Ok…that’s enough for this blog post. Readers are encouraged to chew on this taxonomic framework. I do plan (but don’t hold me to the promise…it is a benefit of being the benevolent blog dictator) to summarize additional information from this excellent chapter. Whilhelm’s taxonomy has obvious implications for those who engage in test development. Wilhelm’s framework suggests a structure from which to systematically design/specify Gf tests as per the four dimensions.

On the flip side (applied practice), Whilhelm’s work suggests that our understanding of the abilities measured by existing Gf tests might be facilitated via the classification of different Gf tests as per these dimensions. Work on the “operation” characteristic has been going strong since the mid 1990’s as per the CHC narrow ability classification of tests.

Might not a better understanding of Gf measures emerge if those leading the pack on how to best interpret intelligence tests add (to the CHC operation classifications of Gf tests) the analysis of tests as per the content and instantiation dimensions, as well as identifying the different types of cognitive strategies that might be elicited by different Gf tests by different individuals?

#### [Supplied information]

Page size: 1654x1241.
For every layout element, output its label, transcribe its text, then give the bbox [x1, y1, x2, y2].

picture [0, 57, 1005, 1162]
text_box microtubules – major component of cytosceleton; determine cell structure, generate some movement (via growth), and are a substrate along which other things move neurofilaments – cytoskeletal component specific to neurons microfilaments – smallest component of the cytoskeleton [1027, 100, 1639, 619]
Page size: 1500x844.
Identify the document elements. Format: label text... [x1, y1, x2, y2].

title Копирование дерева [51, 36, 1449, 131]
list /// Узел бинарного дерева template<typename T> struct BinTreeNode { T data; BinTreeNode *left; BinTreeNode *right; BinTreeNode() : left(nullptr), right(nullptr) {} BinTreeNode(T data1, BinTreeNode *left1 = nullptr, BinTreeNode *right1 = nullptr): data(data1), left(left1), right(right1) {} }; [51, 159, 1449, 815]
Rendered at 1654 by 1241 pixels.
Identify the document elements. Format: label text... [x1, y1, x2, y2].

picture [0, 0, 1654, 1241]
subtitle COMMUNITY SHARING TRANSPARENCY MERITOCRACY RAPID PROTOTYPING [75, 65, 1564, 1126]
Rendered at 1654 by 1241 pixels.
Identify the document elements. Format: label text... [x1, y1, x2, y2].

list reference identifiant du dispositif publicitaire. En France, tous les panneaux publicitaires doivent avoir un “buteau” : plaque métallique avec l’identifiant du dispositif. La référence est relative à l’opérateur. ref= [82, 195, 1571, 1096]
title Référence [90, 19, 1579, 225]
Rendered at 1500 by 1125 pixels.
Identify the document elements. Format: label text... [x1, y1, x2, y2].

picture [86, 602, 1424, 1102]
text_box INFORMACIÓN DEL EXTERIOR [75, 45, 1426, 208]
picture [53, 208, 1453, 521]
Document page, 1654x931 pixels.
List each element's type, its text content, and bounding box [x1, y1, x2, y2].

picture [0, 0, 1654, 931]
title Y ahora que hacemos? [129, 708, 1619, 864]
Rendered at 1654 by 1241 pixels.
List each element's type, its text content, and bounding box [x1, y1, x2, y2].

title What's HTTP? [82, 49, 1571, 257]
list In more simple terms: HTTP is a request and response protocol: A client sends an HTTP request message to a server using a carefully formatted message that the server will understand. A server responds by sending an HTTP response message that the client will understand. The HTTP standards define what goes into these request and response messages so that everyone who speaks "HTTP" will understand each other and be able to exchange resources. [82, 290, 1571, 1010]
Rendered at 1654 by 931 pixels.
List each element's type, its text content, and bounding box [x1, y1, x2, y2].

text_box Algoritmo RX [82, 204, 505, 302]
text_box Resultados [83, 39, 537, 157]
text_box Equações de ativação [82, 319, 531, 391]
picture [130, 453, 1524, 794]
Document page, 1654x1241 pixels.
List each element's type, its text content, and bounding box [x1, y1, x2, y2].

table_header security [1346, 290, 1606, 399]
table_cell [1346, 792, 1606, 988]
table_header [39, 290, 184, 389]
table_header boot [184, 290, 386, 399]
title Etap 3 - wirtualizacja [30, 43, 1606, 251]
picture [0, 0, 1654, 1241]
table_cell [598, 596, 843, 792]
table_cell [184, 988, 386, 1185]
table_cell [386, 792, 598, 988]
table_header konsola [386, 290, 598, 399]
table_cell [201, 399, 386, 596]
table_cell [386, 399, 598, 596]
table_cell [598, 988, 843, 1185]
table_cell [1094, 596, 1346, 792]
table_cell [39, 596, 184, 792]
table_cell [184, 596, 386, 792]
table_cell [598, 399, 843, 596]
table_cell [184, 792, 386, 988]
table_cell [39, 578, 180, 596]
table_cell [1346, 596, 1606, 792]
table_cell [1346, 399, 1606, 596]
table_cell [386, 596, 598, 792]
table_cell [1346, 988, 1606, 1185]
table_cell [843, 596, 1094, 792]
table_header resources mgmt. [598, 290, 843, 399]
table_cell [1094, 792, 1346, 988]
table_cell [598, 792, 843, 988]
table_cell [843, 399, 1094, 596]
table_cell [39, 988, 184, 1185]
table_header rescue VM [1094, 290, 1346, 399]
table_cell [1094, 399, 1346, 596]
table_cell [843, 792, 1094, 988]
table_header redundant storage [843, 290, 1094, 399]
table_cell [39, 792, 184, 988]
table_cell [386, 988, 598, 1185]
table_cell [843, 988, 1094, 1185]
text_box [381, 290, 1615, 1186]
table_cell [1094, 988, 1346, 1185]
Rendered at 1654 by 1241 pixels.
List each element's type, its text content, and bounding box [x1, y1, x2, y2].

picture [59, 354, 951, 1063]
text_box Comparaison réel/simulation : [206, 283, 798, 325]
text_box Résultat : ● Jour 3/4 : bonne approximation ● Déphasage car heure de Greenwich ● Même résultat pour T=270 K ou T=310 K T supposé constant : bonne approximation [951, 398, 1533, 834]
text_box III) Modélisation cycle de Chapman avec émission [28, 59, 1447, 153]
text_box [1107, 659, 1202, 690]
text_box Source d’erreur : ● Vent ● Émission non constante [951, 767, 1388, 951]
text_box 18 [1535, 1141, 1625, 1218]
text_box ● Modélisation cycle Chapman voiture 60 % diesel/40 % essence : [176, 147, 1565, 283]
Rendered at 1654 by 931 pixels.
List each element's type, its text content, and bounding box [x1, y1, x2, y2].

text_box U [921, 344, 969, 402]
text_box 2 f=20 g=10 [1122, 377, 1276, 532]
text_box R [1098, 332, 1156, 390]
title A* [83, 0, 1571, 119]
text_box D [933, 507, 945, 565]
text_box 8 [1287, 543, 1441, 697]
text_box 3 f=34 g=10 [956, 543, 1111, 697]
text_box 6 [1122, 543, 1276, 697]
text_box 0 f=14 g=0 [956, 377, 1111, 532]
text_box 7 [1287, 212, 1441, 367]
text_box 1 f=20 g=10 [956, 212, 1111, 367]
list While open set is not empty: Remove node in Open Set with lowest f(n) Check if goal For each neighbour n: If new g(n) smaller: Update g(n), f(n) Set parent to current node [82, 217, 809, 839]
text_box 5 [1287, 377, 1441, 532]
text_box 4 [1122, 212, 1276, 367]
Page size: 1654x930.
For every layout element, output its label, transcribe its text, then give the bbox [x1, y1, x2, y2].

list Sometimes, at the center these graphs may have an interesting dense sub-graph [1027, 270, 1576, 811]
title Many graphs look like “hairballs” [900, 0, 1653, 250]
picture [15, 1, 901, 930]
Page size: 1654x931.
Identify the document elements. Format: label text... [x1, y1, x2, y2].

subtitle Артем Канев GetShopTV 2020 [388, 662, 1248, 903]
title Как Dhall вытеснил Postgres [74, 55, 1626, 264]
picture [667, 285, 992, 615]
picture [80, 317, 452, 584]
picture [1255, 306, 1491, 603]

#### [Requirements]
1. According to the blog post on the Gf test taxonomy, since when has work on the "operation" characteristic been going strong?
2. Please carry on the blog post on the Gf test taxonomy from its final sentence.
The entries have nothing to do with what comes next.

#### [Answers for the tasks]
1. Since the mid 1990's, as per the CHC narrow ability classification of tests.

2.
I smell a number of nicely focused and potentially important doctoral dissertations based on the administration of a large collection of available practical Gf measures (e.g., Gf tests from WJ III, KAIT, Wechslers, DAS, CAS, SB5, Ravens, and other prominent “nonverbal” Gf measures) to a decent sample, followed by exploratory and/or confirmatory factor analyses and multidimensional scaling (MDS). Heck….doesn’t someone out there have access to that ubiquitous pool of psychology experiment subjects --- viz., undergraduates in introductory psychology classes? This would be a good place to start.

More later…I hope.